■ **How to complete this task**
Without any of their pictures, return all of the records exactly.

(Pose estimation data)
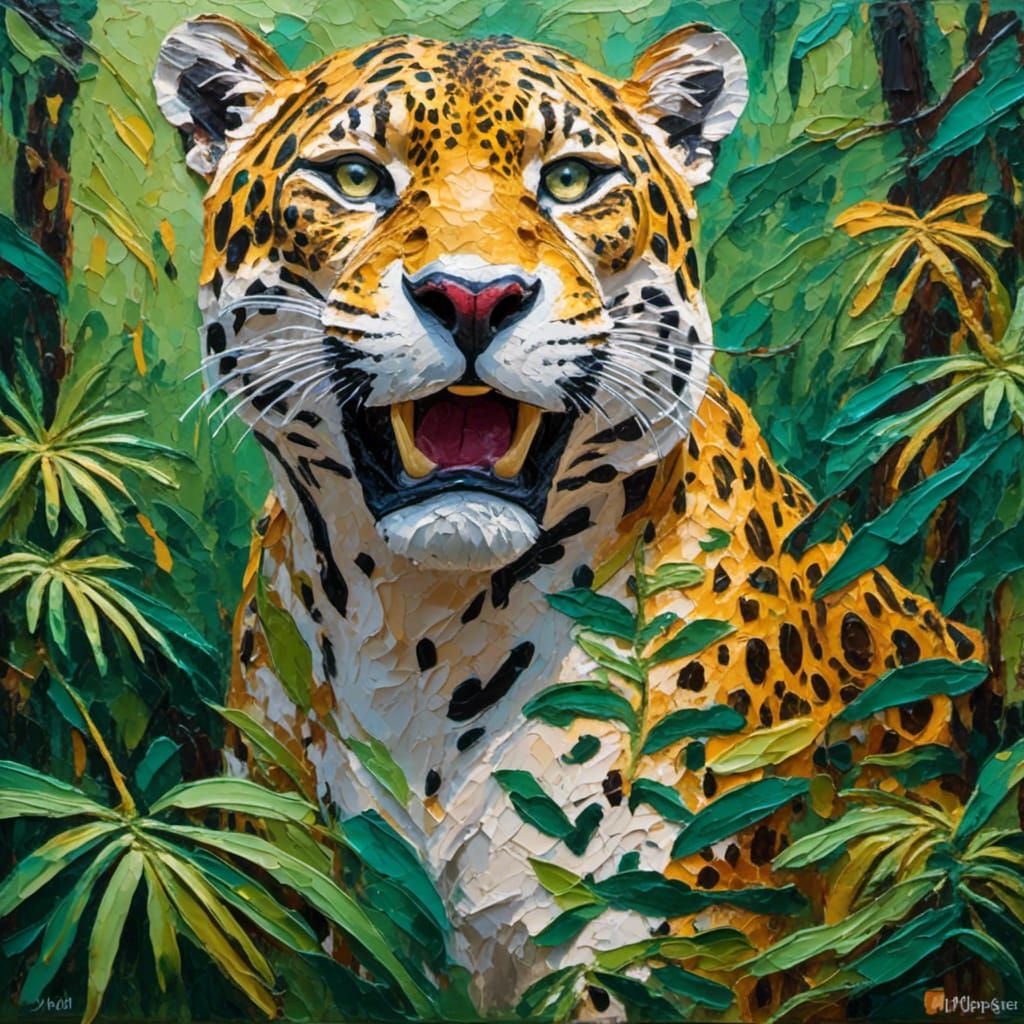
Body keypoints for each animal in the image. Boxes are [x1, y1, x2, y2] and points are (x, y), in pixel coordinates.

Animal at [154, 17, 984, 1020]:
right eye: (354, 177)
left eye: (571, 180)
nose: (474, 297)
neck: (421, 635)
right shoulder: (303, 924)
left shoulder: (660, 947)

■ **Answer to this problem**
Body keypoints for each animal in the image. Boxes are [x1, y1, x2, y2] and points are (x, y), in pixel coordinates.

Animal at [154, 17, 984, 1020]:
right eye: (354, 177)
left eye: (571, 180)
nose: (474, 297)
neck: (421, 635)
right shoulder: (303, 924)
left shoulder: (660, 947)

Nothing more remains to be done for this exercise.